Arsenal boss Mikel Arteta does not believe a temporary suspension of Premier League action is needed to slow down the spread of coronavirus.
On Tuesday, the Premier League confirmed 18 new positive COVID-19 tests in the week commencing December 21 – the highest number of positive results in a single round of tests this season.
Manchester City's game at Everton was postponed at four hours' notice due to a coronavirus outbreak at the Etihad Stadium on Monday, while Fulham's match against Tottenham on Wednesday was also called off.
Eighteen positive cases surpasses the previous high of 16 recorded in the week commencing November 9, and mirrors the wider situation in England, with more people now in hospital due to the virus than at the peak of the first wave in April.
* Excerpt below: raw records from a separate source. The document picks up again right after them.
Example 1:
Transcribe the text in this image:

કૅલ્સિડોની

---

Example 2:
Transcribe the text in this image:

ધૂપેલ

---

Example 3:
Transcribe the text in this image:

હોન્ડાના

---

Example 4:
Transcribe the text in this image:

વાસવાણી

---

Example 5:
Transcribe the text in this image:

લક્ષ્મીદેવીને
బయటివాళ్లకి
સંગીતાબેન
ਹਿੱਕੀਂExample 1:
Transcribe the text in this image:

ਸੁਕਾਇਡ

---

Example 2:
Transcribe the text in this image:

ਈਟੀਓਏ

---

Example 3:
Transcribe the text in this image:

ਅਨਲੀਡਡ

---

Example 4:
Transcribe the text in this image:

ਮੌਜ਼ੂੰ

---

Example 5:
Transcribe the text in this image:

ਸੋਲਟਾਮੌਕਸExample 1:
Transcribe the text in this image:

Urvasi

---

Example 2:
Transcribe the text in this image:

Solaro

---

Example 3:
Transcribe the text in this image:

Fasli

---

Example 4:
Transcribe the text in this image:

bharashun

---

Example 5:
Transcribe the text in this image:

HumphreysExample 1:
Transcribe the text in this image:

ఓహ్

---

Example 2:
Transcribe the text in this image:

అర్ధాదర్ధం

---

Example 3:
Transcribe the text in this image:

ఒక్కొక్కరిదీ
There have been growing calls for a circuit break – a tight set of restrictions, likely including the suspension of games, designed to reverse the tide of the pandemic – but Arteta, who contracted COVID-19 in March, believes the Premier League's current system is working well.
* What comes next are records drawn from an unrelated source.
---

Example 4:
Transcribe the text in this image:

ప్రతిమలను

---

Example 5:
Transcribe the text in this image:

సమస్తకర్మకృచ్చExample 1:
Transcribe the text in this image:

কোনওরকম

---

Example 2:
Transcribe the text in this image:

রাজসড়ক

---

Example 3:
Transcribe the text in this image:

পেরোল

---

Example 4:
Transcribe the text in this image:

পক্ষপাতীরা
"We are all concerned with our own health and what is going on around us," he told a news conference ahead of the Gunners' clash with West Brom on Saturday.
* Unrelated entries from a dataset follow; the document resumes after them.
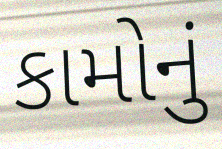
કામોનું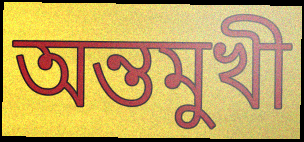
অন্তমুখীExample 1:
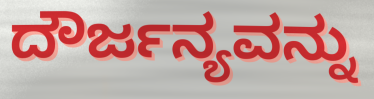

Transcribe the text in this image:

ದೌರ್ಜನ್ಯವನ್ನು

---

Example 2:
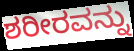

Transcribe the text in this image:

ಶರೀರವನ್ನು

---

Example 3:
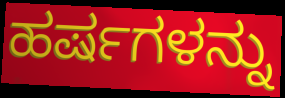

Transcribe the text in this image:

ಹರ್ಷಗಳನ್ನು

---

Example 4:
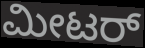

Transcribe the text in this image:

ಮೀಟರ್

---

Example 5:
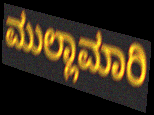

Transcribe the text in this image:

ಮುಲ್ಲಾಮಾರಿ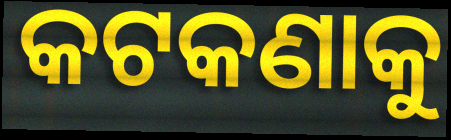
କଟକଣାକୁ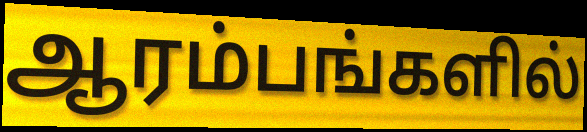
ஆரம்பங்களில்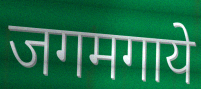
जगमगाये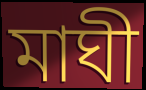
মাঘীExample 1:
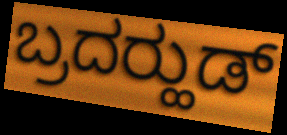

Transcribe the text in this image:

ಬ್ರದರ್‍ಹುಡ್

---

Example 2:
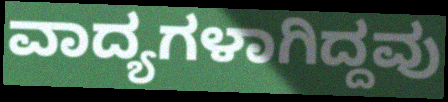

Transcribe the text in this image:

ವಾದ್ಯಗಳಾಗಿದ್ದವು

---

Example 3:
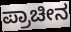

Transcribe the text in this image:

ಪ್ರಾಚೀನ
"But at the same time, with all the protocols we have in place, everything we do around the training ground, around football matches, the fact that we play our sport outdoors, it minimises the risks a lot.
"If you see the records since we began to test, it is incredibly positive and I think as long as we can, we have to keep on doing that.
"Obviously we can't put anybody at risk but I think we have shown that the system is working.
"Okay, in the last week or so something has happened and I think we will have more restrictions and more tests to try to be as efficient as we were before, but I think it can work and I think we can carry on doing it."
Arteta is well aware that football is providing people with much-needed entertainment and escapism as restrictions tighten across the country.
Given the comforting role it is playing for so many, Arteta believes it is important the sport continues in its current guise for as long as it is safe.
"Well, the importance of football in this society is massive I think," Arteta said.
"When you ask and you talk to people and discuss what it means to have football games in this difficult period for everybody where there is not so much to do, I think it's really, really important and what we have to do is just try to do it in a safe way, as we have been doing recently.
"I think there are many, many positives."